North Korea on Saturday welcomed a US decision to provide the impoverished country with food aid, saying the move will help promote "understanding and confidence" between the two countries.
"The DPRK (North Korea) is ready to provide all technical conditions necessary for the food delivery," Pyongyang's official Korean Central News Agency said.
"The food aid of the US government will help settle the food shortage in the DPRK to a certain extent and contribute to promoting the understanding and confidence between the peoples of the two countries," it said.
The United States said on Friday it will send 500 000 metric tons of emergency food aid to North Korea over the next year under a deal with Pyongyang permitting better monitoring of deliveries.
The US Agency for International Development said it hoped shipments, which were suspended in January 2006 when the Stalinist state "severely limited humanitarian monitoring and access," would resume in June under the deal.

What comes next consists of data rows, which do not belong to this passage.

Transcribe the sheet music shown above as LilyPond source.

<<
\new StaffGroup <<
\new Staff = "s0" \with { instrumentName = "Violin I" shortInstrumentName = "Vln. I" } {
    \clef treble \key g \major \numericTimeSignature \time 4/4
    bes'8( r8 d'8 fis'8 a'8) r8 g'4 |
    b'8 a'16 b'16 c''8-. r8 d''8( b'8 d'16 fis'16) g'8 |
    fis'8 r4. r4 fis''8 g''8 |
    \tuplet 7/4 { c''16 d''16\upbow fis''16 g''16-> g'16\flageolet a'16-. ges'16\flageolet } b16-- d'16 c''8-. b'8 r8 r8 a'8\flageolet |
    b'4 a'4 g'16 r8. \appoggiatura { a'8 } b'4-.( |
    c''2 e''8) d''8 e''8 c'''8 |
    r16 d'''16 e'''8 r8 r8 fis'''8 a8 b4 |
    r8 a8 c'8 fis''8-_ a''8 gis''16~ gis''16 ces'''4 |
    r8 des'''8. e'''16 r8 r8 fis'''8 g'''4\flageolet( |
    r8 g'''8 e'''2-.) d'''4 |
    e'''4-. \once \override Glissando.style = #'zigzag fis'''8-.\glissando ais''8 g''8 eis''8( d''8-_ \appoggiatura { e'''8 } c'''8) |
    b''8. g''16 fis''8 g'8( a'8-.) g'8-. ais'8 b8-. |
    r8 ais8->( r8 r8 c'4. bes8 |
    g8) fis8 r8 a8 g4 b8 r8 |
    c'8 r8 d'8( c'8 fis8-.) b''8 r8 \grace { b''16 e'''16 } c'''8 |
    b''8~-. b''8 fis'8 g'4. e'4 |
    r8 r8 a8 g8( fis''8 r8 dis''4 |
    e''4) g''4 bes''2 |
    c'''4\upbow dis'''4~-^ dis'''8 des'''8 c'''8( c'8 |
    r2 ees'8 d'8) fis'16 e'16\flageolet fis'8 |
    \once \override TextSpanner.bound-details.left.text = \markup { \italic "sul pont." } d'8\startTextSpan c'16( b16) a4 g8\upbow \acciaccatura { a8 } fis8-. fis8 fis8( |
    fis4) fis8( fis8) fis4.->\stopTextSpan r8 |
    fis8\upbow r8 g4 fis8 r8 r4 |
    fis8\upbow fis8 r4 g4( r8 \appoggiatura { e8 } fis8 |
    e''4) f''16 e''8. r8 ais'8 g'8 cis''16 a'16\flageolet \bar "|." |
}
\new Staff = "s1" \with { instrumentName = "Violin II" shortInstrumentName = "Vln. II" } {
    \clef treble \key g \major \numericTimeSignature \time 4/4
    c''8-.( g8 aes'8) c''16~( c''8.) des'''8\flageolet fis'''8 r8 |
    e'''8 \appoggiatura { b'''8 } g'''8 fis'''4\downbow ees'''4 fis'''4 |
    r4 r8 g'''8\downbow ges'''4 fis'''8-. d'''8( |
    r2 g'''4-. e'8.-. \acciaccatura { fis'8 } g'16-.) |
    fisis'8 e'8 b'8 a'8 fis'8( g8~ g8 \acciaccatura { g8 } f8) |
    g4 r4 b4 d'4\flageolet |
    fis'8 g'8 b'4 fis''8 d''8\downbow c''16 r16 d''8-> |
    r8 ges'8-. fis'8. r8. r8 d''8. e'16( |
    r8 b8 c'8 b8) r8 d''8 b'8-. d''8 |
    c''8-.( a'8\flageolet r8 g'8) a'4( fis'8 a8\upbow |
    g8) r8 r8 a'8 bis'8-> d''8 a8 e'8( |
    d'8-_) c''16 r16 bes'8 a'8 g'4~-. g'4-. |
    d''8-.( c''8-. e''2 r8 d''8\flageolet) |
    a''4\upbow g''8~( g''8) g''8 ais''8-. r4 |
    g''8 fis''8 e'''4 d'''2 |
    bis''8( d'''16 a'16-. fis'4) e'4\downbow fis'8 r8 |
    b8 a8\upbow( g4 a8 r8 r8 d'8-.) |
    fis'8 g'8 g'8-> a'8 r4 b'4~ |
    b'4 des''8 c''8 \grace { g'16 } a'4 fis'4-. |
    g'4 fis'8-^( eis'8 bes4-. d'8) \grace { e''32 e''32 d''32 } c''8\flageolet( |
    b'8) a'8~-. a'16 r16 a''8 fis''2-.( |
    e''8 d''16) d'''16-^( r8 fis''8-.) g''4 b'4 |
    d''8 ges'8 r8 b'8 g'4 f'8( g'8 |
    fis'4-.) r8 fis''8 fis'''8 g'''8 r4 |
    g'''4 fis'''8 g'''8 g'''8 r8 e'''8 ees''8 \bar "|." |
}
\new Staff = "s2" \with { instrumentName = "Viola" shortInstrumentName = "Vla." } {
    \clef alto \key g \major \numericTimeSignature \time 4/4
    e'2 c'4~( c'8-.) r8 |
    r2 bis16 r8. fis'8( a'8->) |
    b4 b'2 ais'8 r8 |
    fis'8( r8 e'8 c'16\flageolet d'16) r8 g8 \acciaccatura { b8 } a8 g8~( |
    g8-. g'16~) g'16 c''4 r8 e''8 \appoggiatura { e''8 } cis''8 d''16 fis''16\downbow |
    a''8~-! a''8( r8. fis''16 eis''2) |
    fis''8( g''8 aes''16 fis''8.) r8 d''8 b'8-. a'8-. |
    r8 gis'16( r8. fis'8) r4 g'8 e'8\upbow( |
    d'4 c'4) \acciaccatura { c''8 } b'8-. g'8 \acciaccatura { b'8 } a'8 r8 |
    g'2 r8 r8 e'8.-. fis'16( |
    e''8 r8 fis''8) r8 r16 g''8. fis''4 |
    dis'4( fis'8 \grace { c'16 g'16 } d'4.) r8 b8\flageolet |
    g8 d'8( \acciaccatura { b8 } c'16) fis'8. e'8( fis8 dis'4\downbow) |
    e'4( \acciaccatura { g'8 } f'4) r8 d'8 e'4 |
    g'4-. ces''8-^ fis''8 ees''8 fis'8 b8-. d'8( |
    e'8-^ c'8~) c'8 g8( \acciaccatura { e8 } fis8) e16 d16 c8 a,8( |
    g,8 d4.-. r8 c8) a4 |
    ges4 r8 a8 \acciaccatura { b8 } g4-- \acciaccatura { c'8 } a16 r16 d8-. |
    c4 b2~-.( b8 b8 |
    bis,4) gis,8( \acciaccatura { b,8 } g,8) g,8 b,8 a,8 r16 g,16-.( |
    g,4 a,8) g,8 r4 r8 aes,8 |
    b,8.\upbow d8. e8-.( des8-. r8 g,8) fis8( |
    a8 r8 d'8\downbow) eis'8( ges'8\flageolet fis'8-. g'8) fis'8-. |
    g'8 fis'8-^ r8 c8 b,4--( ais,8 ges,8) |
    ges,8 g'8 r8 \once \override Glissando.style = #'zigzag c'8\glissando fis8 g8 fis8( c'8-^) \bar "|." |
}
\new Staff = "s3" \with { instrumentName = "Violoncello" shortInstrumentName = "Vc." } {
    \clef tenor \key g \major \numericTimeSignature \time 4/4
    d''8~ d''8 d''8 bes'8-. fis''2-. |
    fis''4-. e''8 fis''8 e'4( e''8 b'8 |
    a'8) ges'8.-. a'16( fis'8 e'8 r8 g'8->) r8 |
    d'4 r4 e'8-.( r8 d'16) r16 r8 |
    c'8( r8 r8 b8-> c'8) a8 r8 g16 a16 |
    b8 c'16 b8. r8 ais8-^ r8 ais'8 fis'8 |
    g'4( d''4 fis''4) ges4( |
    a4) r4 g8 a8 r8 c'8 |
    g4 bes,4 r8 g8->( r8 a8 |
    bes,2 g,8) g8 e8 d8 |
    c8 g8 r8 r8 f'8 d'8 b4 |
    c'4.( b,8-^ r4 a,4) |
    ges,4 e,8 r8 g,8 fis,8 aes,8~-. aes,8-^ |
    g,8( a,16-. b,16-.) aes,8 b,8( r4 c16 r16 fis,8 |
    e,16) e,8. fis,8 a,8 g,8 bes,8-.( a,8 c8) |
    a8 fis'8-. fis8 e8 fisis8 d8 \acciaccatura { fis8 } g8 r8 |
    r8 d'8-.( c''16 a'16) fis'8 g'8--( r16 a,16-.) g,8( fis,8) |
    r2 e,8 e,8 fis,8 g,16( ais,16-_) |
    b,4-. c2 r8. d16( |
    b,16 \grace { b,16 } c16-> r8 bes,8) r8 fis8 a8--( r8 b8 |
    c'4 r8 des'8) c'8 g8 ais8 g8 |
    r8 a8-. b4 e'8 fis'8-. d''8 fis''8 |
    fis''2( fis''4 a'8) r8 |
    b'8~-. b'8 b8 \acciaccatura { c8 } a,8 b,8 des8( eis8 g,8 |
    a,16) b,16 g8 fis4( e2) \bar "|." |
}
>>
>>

US experts have warned that North Korea faced the risk of a new famine, a decade after up to one million people died of starvation.
USAID spokesperson David Snider told AFP that North Korea itself estimates it is 1.5 million tons short of its minimum requirements to prevent a critical food shortage.
But he added that outside experts fear the gap could be even greater.
The United States hopes to make up for a third of the shortfall with North Korea receiving 400 000 tons through the World Food Program (WFP) and about 100 000 tons via US non-governmental organisations (NGOs).
Chronic food shortages worsened this year due to soaring grain prices, crop damage following floods last summer and dwindling foreign donations.
Ending North Korea's nuclear programme
The US announcement came as progress was being made at the six-party talks aimed at ending North Korea's nuclear programme.
North Korea has handed over documents to the United States, which will be used for verification of its declaration of its nuclear programme.
The North, which staged its first nuclear test in October 2006, is disabling its plants under a deal reached under the six-party talks last year.